Yuko Mohri

Yuko Mohri, a Japan-based artist, combines found objects with circuits, connectivity, and the intangible to reimagine her everyday environments into kinetic, interactive ecosystems. Mohri says, “I think there is a collaboration between human being and object, and/or environment. When I make work from a found object, through touch or modification, various expressions or functions can emerge from it. My installations consist of a group of these small kinetic objects and are completed by the exhibition space and its greater environment.” The site-specific (physical and at times, intangible) elements of her exhibition spaces play a major role in the interaction and orchestration of Mohri’s work. In Voluta (2017), music is converted into magnetic force and is then used to move metallic objects through concrete and plaster sculptures. In From A (2015), electrified debris is converted into various movements, sounds, and light.

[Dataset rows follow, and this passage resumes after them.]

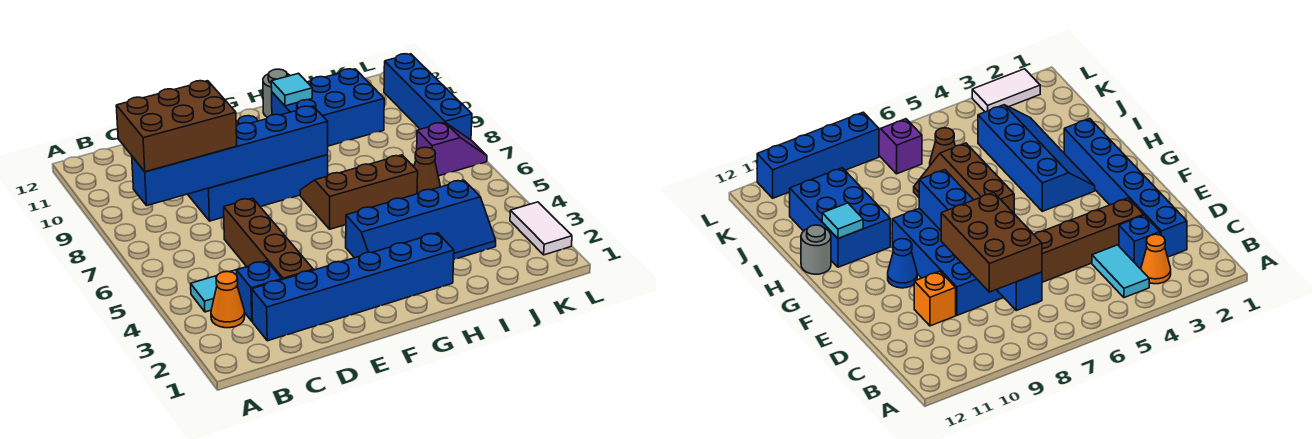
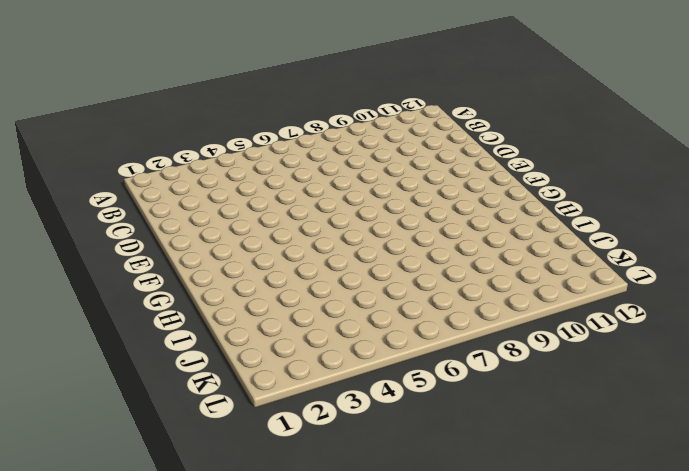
none -> orange 1x1 cone [211,272,245,328]
none -> cyan 1x2 tile [191,270,237,312]
none -> blue 1x6 brick [252,233,454,341]

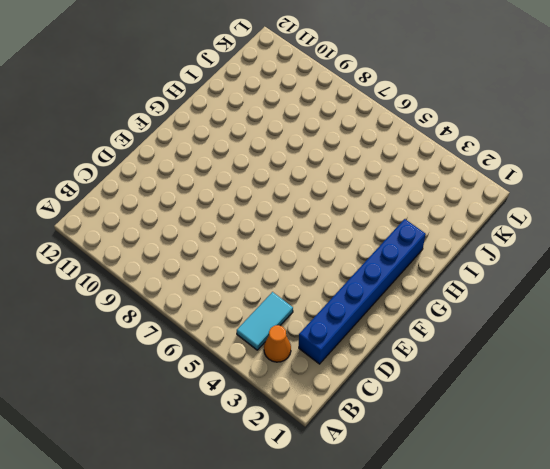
none -> blue 1x1 brick [237,261,282,321]
none -> brown 1x4 brick [224,198,313,280]
none -> blue 2x4 brick [188,155,328,221]

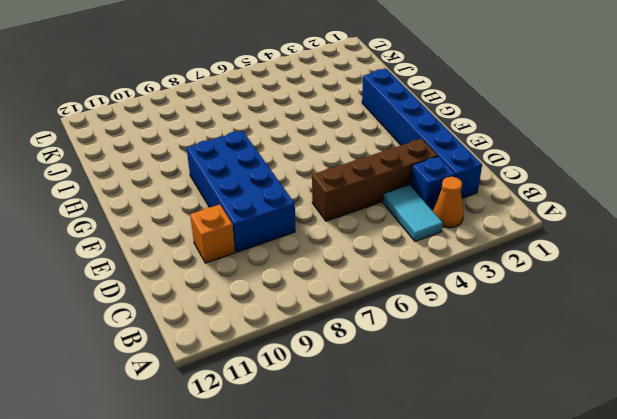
none -> blue 1x1 cone [888,239,917,288]
none -> blue 2x4 slope [346,180,496,259]
none -> brown 2x3 slope [300,155,418,229]

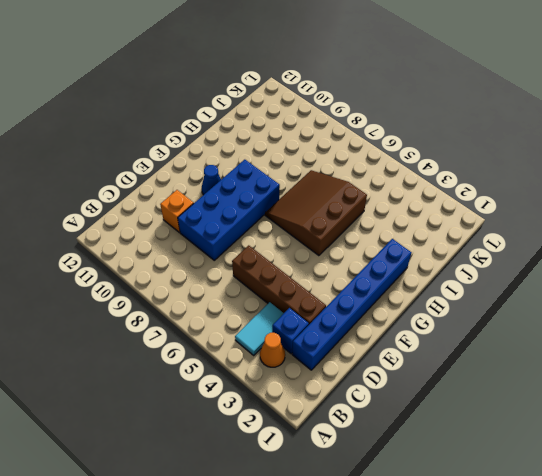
brown 3x3 slope [265,170,367,256] -> brown 2x3 slope [300,155,418,229]
none -> blue 2x4 slope [346,180,496,259]
none -> blue 2x3 brick [272,69,384,146]
none -> grey 1x1 round brick [263,69,290,117]

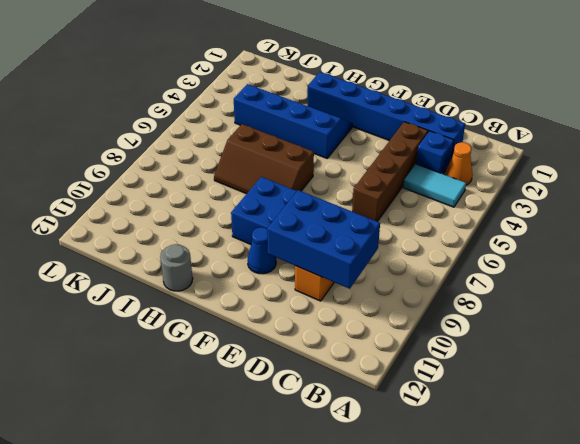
blue 2x3 brick [267,190,380,289] -> blue 2x3 brick moved to [272,69,384,146]
none -> brown 1x1 cone [414,147,440,194]
none -> purple 1x2 slope [417,123,487,176]
none -> white 1x2 tile [510,202,572,255]

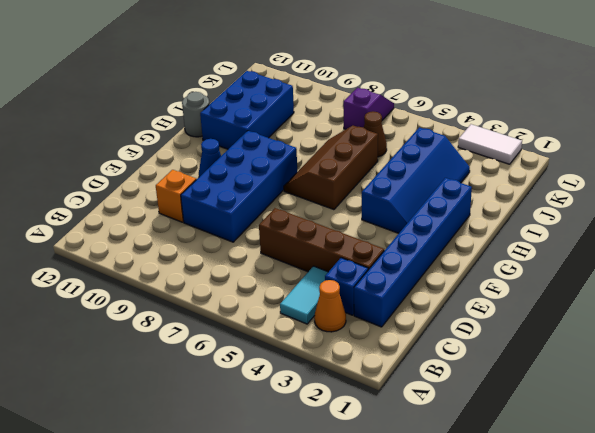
none -> blue 1x4 brick [384,54,472,140]
none -> blue 1x6 brick [132,106,328,206]
none -> cyan 1x1 tile [271,73,312,106]

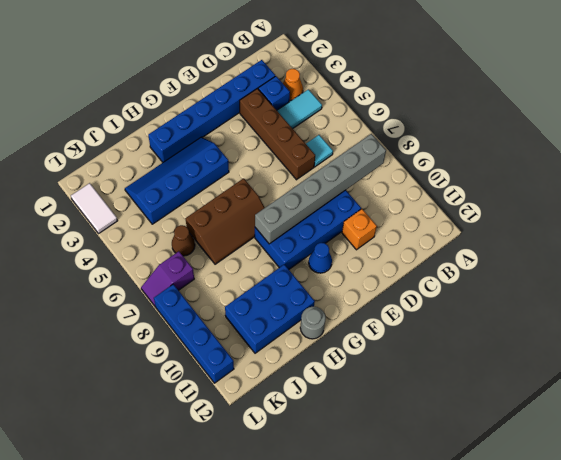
grey 1x6 brick [255,134,386,244] -> blue 1x6 brick [132,106,328,206]
cyan 1x1 tile [306,135,333,167] -> cyan 1x1 tile moved to [271,73,312,106]
none -> brown 2x3 brick [116,81,237,172]

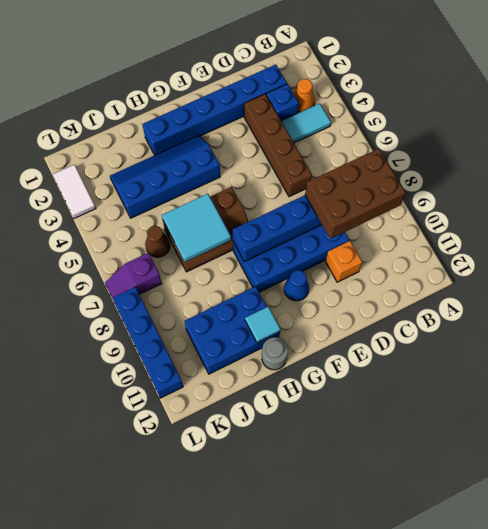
cyan 2x2 tile [162,194,231,262] -> none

“Even if it is a simple white cube, each space has its own features, such as the texture of the floor, how the sound reverberates, how the light comes from the window, or how the subtle wind of air conditioner flows.. I am happy to find these small things anyone can rarely recognize. I want to include them into my installation. Through doing so, it creates a kind of an ecosystem peculiar to its exhibited place.”

In Oni-bi (2013), wind triggers touch between curtain and screen, creating sparks to play reverberations on a glockenspiel, producing a kind of otherworldly music. “Even if it is a simple white cube, each space has its own features, such as the texture of the floor, how the sound reverberates, how the light comes from the window, or how the subtle wind of air conditioner flows.. I am happy to find these small things anyone can rarely recognize. I want to include them into my installation. Through doing so, it creates a kind of an ecosystem peculiar to its exhibited place.” By channeling these intangible forces, such as magnetism, gravity, temperature, and light, Mohri allows them to take control of her work, emphasizing the existing powers of the nonhuman and giving life to the ideas of chance, transience, and improvisation. “I admire dancers or musicians who change their choreography and play spontaneously according to their feelings or the situation where they are found and that’s why I make my work in an improvised way. I don’t depict a vision of a whole sculpture from the beginning. I always want to value the inspiration got from the place and the encounter with it.”